Work required:
Search the entries for lines that contain the word "unedlen", and report each one found.

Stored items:

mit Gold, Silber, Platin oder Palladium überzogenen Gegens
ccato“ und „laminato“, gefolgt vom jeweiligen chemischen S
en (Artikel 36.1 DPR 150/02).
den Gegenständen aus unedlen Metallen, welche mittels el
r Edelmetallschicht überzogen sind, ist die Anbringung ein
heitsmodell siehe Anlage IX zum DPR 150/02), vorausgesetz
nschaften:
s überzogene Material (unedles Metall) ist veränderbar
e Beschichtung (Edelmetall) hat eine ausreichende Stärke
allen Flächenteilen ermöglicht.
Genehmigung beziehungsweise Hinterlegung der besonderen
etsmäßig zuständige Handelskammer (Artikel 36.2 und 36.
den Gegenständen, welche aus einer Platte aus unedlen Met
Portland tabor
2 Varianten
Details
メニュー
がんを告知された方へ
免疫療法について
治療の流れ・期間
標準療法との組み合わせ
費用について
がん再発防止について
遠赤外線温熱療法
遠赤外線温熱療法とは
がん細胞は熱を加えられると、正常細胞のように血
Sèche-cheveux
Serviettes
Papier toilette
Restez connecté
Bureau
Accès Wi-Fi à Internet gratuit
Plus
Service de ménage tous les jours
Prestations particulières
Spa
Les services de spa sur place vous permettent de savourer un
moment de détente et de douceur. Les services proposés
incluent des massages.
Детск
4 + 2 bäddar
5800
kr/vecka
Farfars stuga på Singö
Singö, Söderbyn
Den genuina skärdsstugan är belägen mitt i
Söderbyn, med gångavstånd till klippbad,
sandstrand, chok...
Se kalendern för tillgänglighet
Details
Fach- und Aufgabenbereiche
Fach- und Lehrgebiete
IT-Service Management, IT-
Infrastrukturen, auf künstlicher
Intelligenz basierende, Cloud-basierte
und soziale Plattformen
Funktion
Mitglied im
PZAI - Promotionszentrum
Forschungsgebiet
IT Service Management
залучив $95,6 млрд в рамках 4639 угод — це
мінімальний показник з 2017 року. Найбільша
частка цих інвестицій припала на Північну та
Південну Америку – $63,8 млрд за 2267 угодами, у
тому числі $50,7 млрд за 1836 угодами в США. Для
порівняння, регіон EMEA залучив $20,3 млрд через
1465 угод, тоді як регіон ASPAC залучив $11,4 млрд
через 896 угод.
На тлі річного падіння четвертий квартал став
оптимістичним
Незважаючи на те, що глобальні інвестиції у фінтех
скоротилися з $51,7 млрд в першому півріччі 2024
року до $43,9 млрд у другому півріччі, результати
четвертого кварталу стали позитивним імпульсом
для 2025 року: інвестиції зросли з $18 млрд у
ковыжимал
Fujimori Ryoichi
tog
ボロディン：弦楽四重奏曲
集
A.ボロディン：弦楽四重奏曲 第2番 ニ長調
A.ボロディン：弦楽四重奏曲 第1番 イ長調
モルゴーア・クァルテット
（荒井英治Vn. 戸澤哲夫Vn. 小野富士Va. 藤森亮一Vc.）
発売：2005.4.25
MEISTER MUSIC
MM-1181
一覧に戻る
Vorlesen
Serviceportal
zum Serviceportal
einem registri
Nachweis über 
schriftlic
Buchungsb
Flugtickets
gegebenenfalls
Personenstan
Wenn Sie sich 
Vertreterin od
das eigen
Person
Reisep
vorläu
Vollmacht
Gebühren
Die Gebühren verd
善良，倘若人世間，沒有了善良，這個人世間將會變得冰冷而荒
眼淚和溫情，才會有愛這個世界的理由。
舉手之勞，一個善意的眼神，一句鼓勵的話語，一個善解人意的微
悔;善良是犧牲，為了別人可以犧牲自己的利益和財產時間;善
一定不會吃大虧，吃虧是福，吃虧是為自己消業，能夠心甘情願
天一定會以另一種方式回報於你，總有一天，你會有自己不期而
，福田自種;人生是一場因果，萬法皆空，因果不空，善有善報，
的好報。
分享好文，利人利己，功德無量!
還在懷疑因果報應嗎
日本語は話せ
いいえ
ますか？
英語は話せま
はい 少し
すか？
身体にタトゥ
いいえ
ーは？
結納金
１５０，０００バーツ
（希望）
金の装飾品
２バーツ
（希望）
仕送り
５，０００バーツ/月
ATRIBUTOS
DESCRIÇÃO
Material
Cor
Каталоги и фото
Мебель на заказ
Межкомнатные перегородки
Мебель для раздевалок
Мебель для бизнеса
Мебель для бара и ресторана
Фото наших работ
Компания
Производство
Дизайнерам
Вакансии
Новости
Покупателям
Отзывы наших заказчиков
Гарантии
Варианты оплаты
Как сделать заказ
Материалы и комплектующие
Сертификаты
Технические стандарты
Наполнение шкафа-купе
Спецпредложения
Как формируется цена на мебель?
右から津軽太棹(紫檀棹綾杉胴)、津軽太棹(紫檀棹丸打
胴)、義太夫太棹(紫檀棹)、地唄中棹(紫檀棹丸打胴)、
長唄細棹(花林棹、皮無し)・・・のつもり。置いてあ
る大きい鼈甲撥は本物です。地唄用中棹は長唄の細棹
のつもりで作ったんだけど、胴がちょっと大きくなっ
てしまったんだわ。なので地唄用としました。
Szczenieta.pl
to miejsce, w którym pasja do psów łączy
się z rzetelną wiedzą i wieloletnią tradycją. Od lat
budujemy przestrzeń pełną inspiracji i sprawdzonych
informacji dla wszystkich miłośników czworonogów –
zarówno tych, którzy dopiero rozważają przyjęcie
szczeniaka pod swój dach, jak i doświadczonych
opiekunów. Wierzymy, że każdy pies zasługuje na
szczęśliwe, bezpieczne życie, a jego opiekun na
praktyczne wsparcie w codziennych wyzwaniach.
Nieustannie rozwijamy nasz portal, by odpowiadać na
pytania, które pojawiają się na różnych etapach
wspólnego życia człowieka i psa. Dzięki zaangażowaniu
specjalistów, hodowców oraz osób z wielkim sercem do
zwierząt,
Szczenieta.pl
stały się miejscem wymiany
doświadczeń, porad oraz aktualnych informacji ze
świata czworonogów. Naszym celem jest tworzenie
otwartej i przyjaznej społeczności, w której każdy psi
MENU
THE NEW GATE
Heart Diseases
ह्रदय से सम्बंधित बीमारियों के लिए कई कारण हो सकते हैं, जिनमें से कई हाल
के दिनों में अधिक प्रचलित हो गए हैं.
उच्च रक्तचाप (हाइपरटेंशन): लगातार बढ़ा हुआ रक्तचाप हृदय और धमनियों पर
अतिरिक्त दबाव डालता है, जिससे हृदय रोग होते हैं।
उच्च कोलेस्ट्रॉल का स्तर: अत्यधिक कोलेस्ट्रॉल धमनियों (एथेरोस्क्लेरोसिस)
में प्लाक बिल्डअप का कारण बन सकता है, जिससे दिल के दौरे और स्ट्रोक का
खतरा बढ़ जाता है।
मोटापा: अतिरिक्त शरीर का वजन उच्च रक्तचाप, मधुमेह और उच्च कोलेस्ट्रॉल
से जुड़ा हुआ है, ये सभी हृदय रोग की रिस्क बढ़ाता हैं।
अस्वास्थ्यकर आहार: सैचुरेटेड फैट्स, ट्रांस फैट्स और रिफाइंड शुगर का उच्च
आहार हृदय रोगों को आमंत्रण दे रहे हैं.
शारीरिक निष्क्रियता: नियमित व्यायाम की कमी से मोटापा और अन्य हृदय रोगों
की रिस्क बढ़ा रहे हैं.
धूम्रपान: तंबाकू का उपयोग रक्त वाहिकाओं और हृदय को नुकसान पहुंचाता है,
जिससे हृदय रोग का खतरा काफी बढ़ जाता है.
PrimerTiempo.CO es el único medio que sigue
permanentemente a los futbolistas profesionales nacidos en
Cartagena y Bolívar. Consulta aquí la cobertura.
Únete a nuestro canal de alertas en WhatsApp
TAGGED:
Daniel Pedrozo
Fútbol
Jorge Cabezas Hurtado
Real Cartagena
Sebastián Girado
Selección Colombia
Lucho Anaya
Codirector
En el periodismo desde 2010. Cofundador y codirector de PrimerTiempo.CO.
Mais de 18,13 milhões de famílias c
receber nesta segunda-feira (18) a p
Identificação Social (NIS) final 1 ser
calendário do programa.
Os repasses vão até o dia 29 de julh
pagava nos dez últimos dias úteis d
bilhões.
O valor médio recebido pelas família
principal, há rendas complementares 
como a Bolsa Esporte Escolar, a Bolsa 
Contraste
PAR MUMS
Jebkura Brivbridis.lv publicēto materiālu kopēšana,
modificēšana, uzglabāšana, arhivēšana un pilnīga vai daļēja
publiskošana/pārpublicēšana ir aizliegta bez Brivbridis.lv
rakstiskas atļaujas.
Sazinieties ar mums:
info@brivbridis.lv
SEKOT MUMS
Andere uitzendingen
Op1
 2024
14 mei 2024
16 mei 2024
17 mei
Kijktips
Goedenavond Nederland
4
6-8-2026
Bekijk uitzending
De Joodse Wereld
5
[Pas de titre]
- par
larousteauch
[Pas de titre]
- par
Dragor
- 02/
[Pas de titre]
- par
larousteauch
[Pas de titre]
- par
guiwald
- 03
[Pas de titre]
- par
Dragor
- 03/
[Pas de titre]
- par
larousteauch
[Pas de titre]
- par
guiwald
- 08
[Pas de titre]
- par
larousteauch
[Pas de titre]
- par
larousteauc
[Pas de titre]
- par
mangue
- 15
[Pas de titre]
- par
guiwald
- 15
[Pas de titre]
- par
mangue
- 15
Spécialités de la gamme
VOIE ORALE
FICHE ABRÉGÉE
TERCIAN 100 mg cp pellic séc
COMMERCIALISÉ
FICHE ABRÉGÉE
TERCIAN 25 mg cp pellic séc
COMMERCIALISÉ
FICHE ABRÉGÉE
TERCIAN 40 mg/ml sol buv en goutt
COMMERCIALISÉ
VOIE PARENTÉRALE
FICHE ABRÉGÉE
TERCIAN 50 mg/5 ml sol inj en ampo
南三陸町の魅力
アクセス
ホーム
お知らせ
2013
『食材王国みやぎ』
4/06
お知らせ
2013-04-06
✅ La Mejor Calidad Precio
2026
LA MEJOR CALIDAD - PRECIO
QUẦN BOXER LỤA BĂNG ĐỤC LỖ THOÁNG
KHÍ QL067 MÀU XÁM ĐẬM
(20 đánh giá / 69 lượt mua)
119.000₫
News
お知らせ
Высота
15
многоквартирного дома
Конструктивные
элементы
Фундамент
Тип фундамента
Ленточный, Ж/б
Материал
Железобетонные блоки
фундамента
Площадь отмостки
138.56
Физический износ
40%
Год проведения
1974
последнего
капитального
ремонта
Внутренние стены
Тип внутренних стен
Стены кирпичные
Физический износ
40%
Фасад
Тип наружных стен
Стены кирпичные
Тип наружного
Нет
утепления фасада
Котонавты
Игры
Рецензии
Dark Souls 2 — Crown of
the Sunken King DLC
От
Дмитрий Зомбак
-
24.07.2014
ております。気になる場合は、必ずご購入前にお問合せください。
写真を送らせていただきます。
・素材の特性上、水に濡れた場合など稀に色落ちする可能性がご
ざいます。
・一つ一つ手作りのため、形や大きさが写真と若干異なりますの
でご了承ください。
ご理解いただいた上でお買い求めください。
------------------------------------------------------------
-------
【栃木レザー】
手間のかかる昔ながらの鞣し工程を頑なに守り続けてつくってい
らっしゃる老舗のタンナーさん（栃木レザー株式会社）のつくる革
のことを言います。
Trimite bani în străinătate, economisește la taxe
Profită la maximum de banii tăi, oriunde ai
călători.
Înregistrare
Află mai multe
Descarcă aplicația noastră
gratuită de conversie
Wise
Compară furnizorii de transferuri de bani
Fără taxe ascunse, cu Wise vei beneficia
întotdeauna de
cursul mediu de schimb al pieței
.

Output of the exercise:
den Gegenständen aus unedlen Metallen, welche mittels el
den Gegenständen, welche aus einer Platte aus unedlen Met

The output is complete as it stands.